The British army has admitted that a Muslim soldier was a victim of “anti-Islamic bias”, after settling a landmark religious discrimination case brought after fellow soldiers refused to let the claimant properly observe Ramadan while deployed in Cyprus.
Ebrima Bayo, 39, from Huddersfield, said he was denied hot food given to fellow soldiers when he broke his fast, and forced to sign a waiver committing him to spend extra time in the gym, claiming it was necessary to ensure he was fit.
“My understanding was they were trying to break my willpower. You said you were going to fast but we are going to make life difficult for you and eventually you will crack, buckle and stop,” Bayo said.
The former private described being taunted and harassed by colleagues when he went out for Friday prayers during the holy month. “When we would put on our mosque attire, we would get people calling us names, trying to be funny, saying what have you got underneath that, why are your pockets full?” he said.
The discrimination took place in 2017 while Bayo was on deployment in Cyprus with the Royal Logistic Corps, and eventually led him to leave the army, despite it being a job to which he had aspired since he was young.
The MoD resisted Bayo’s complaint and it took the former soldier five and a half years to win an apology and compensation.

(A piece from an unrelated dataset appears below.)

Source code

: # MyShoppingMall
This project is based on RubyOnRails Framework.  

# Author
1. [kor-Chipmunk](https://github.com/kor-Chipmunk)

That came only in March after a ruling that Bayo could have his case heard in a public employment tribunal.
The army said it “apologises for the anti-Islamic bias, both conscious and unconscious within the unit” and for a “culturally insensitive attitude on the part of the chain of command”. It said Bayo was an “excellent” soldier and he had received an undisclosed sum in compensation.
On the first day of Ramadan in late May 2017, Bayo said, the only food that was left for him and a Muslim colleague in the canteen was “a bacon and a sausage sandwich” although “the chefs know we are Muslim and do not eat bacon”. A chef eventually came down and put salad and tinned tuna on a paper plate for them.
Although the canteen closed at 6pm for junior ranks, soldiers who went out on patrol and arrived late were saved a hot meal. Bayo and his colleague were given only cold food, and on one occasion the discrimination was particularly evident.
“I went out on patrol with all guys. We came back a bit later after meal time. Everybody that came back was accounted for, they were all provided with a hot meal. Except me,” Bayo said. “Everyone else had a hot plate … for them. And mine was left in the fridge.”
Bayo recalled being singled out for an identity check on returning from Friday prayers outside the base at the Ledra Palace hotel in Nicosia “while other soldiers were waved through”. He said Christian troops were provided with a vehicle to attend church on Sundays.
The veteran said he believed that “yes, the British army is institutionally racist”, partly because of what happened and the way his complaint was originally handled and subsequently contested over an extended period by the MoD.
Emma Norton, his solicitor from the Centre for Military Justice, who acted with support from the Equality and Human Rights Commission, said she believed Bayo would not have brought a discrimination claim had the army engaged constructively when he first complained in autumn 2017.
“Instead they completely rejected his complaint, causing him to have to appeal it, and then they tried for years through their lawyers to have the case thrown out of court,” she said. “That is not the sign of an organisation that genuinely wants to learn from its mistakes.”
Bayo, originally from the Gambia, a Commonwealth nation from which the British army has traditionally recruited, joined up in 2004 and served full-time for six years, and afterwards as a reservist. He rejoined to serve full-time in Cyprus with the hope of restarting an army career he had dreamed of his whole life.
“My grandfather fought in the second world war, in Burma, and I grew up seeing his medals. My uncle was in the Gambian army. Every year, a British regiment, the Royal Gibraltars, would come to Gambia and we would see them. They used to give us sweets and books and things like that,” he said.
Now a taxi driver, Bayo lives in Yorkshire with his wife and three children. He cried when he talked about his eight-year-old son. “That’s what’s most disheartening for me. He says: ‘Oh Daddy, I want to be a soldier like you,’ but now I discourage him, even from playing soldier and all that. I don’t want him to go through what I went through.”